The new board, much to its chagrin, apparently discovered the agreement recently, although the outgoing Reedy Creek board placed the required public-hearing notice on the issue in the Orlando Sentinel newspaper, in late January.
“I’m surprised that they didn’t tell us about it as soon as we were appointed,” one of the board members, Brian Aungst Jr., told local station News 6 as the board held a meeting Wednesday. “We had to find out about it late at night on a Friday night.”
DeSantis’s new board should not have been caught off guard, said Chad Emerson, who wrote a history of the theme park, “Project Future: The Inside Story Behind the Creation of Disney World.”
“It looks like the governor’s team failed to monitor the RCID public meetings leading up to the change,” Emerson said. “I can’t believe they weren’t reviewing every agenda and attending every meeting where a contract was approved.”
Describing the agreement as a subversion of the will of voters, Aungst said the board will “have to deal with it and correct it,” according to the Associated Press.
Ron Peri, another board member, said at the meeting that under the agreement, “this board loses, for practical purposes, the majority of its ability to do anything beyond maintain the roads and maintain basic infrastructure,” according to News 6.
But Taryn Fenske, a DeSantis spokeswoman, countered that legal problems with the agreement could render it void, describing the deal as a last-ditch effort to transfer certain rights and authorities over to Disney.

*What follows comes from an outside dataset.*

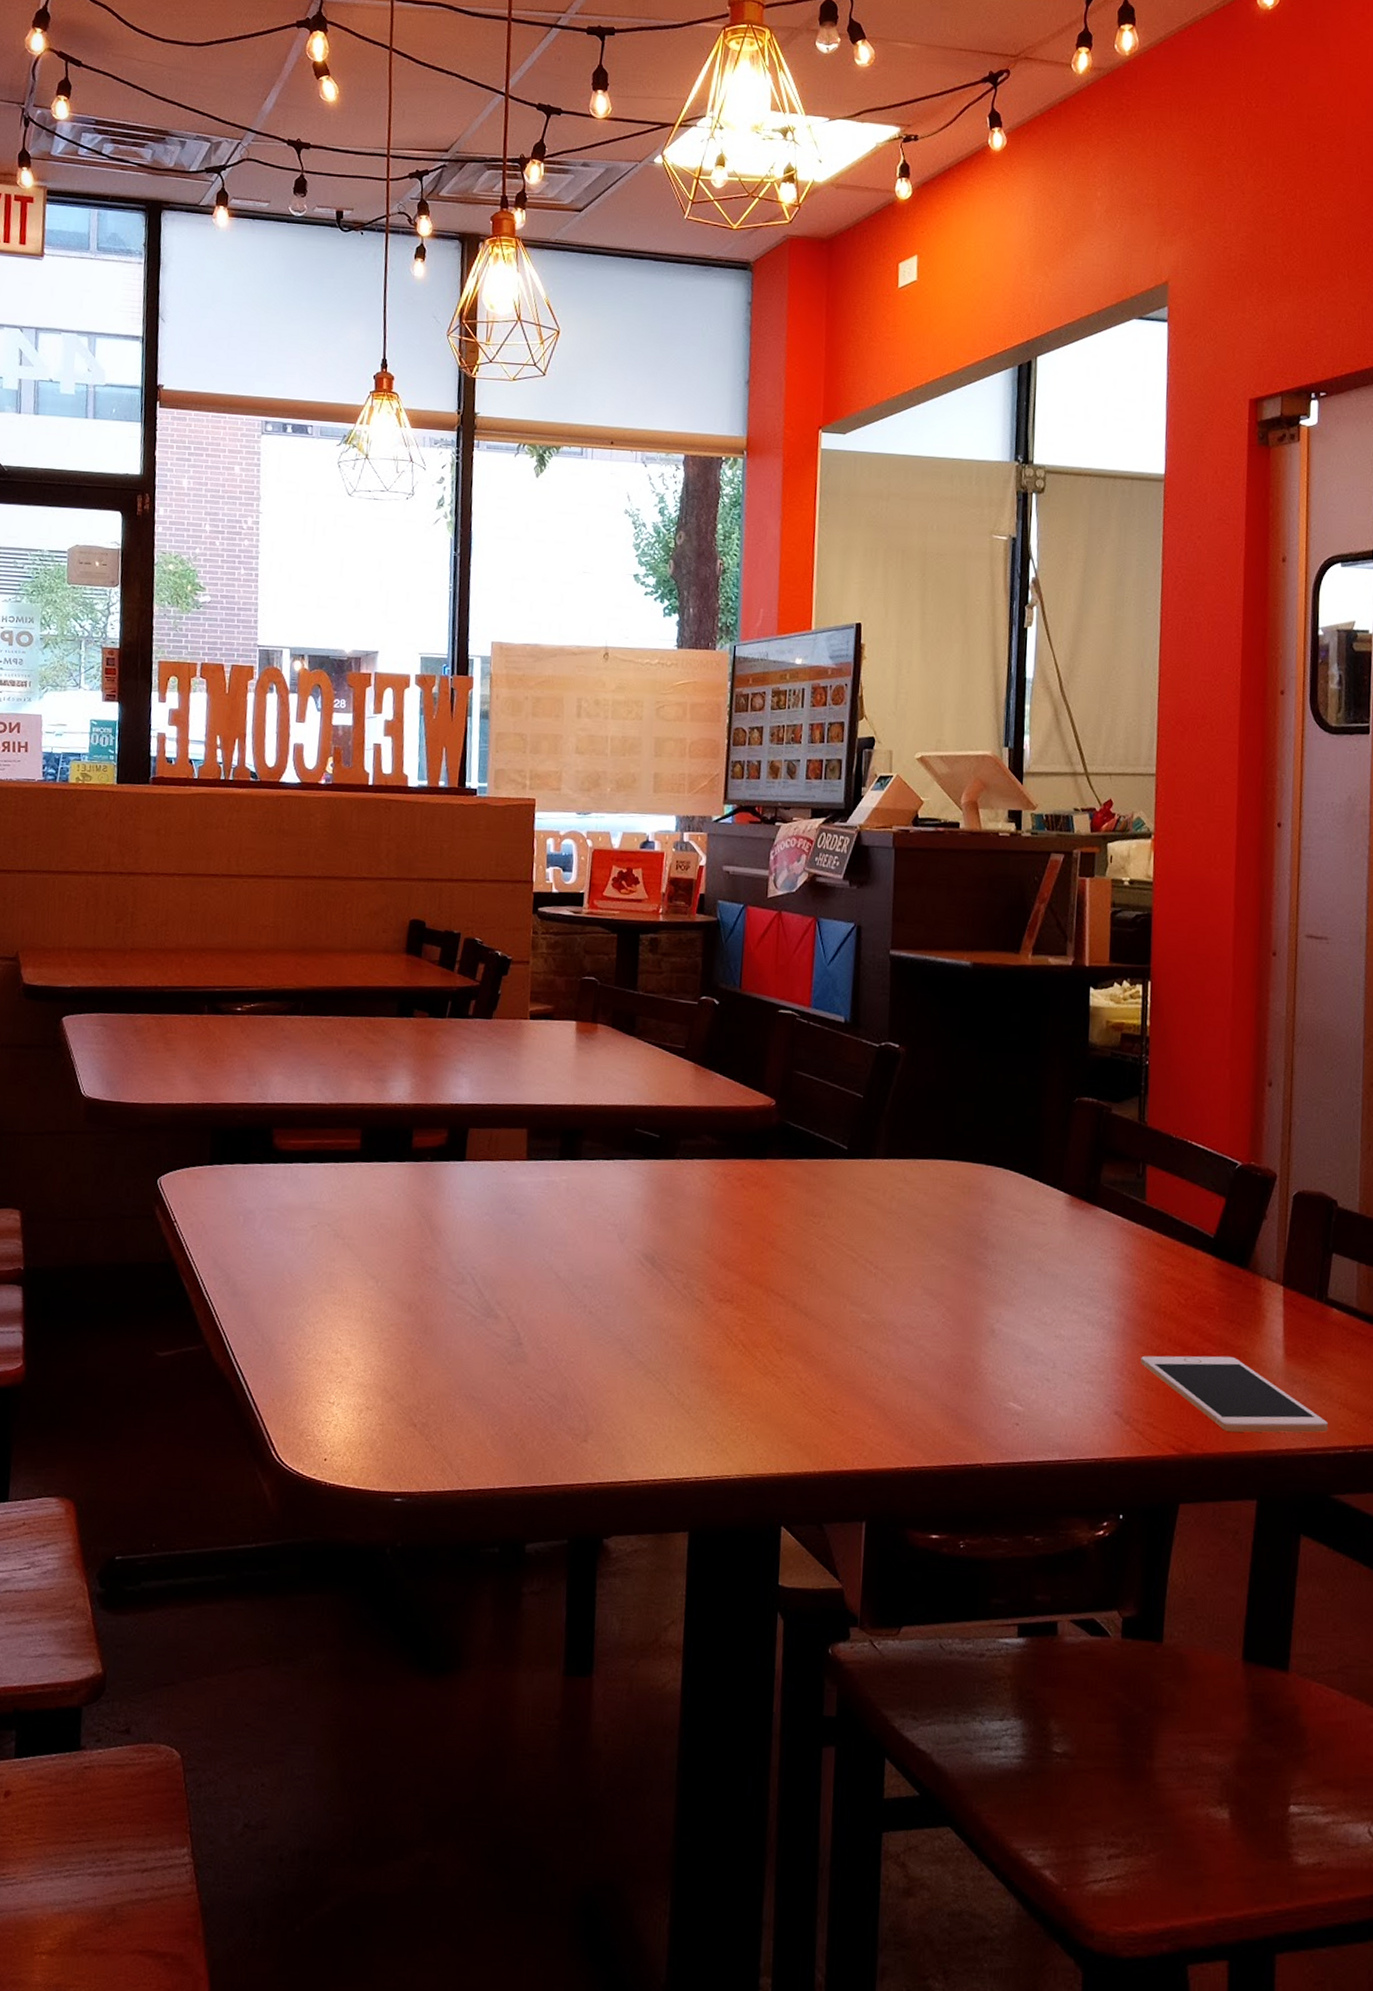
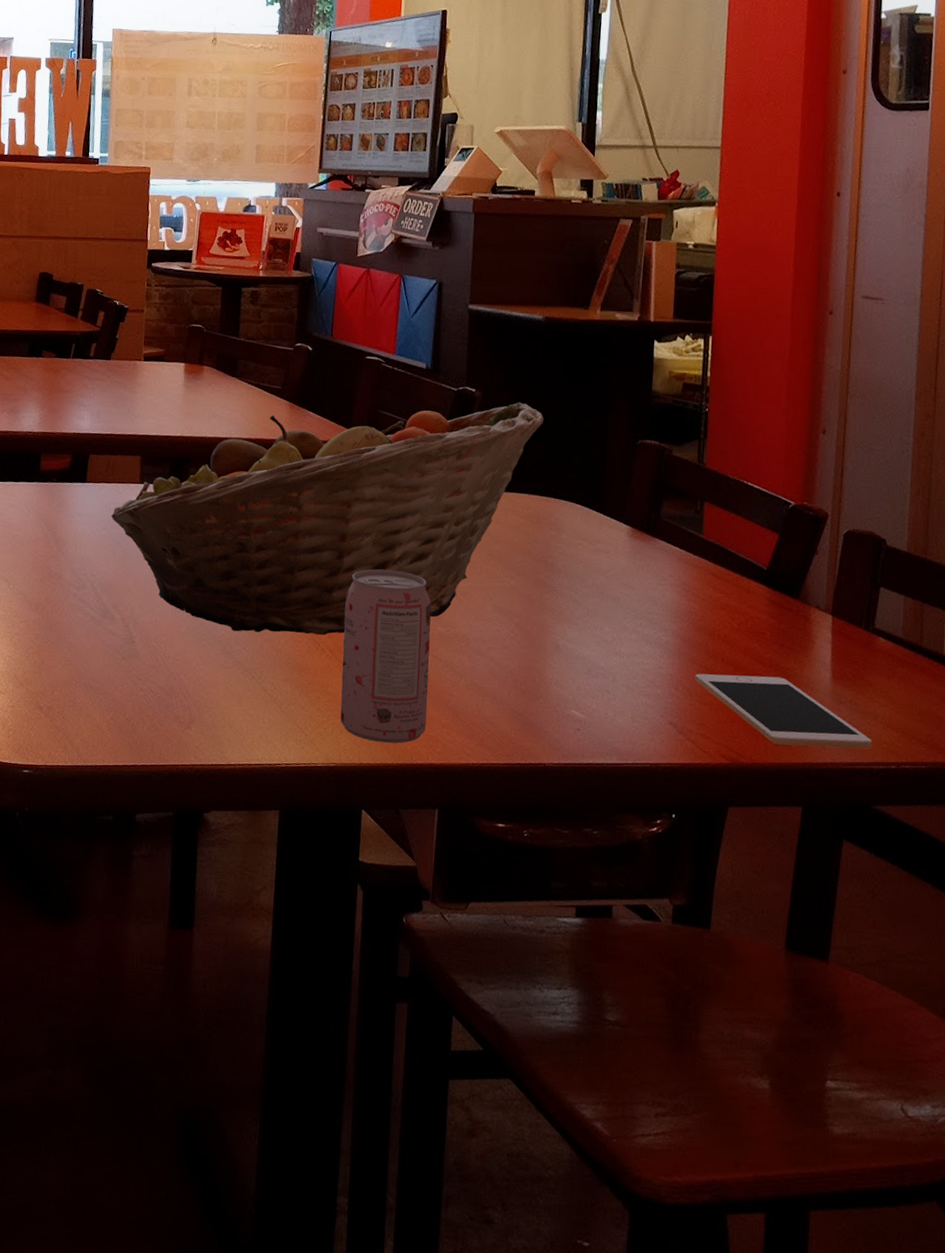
fruit basket: none [494,1058,974,1328] -> present [111,402,544,635]
beverage can: none [755,1250,855,1449] -> present [340,569,432,744]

“An initial review suggests these agreements may have significant legal infirmities that would render the contracts void as a matter of law,” Fenske wrote. “We are pleased the new governor-appointed board retained multiple financial and legal firms to conduct audits and investigate Disney’s past behavior.”
The oversight board was created in 1967 when the state, in coordination with Disney, created a special tax district for the park that had similar powers to a county government in an effort to free the park from some state-level bureaucracy. More than 1,000 other special taxing districts exist in the state, but none as consequential as Reedy Creek.
DeSantis, who has repeatedly criticized Disney since it came out against his education policy, said in his February announcement that he was ending Disney’s “corporate kingdom” and “preferential treatment.”
At another special session in February, legislators approved the new board and DeSantis’s appointees. Several Republican lawmakers said they hoped the changes would help bring things back to the “apolitical and innocent” status that they believe Walt Disney sought for his company’s content, according to one state senator.
The board has retained Cooper & Kirk, a conservative D.C. law firm, to challenge the agreement. Along with four other law firms, it provided a statement to CNN saying the new board will evaluate the “overreaching documents” and protect the public’s interest.
“The lack of consideration, the delegation of legislative authority to a private corporation, restriction of the Board’s ability to make legislative decisions, and giving away public rights without compensation for a private purpose, among other issues, warrant the new Board’s actions and direction to evaluate these overreaching documents and determine how best the new Board can protect the public’s interest in compliance with Florida Law,” the law firms told CNN.
Disney said that “all agreements signed between Disney and the District were appropriate, and were discussed and approved in open, noticed public forums.”
A previous version of this article incorrectly said a notice of a public hearing about the new agreement was placed in the Orlando Sentinel in early January. It appeared in the newspaper in late January.
A previous version of this article incorrectly stated that the Reedy Creek Improvement District was founded in 1957; it was founded in 1967. The article has been corrected.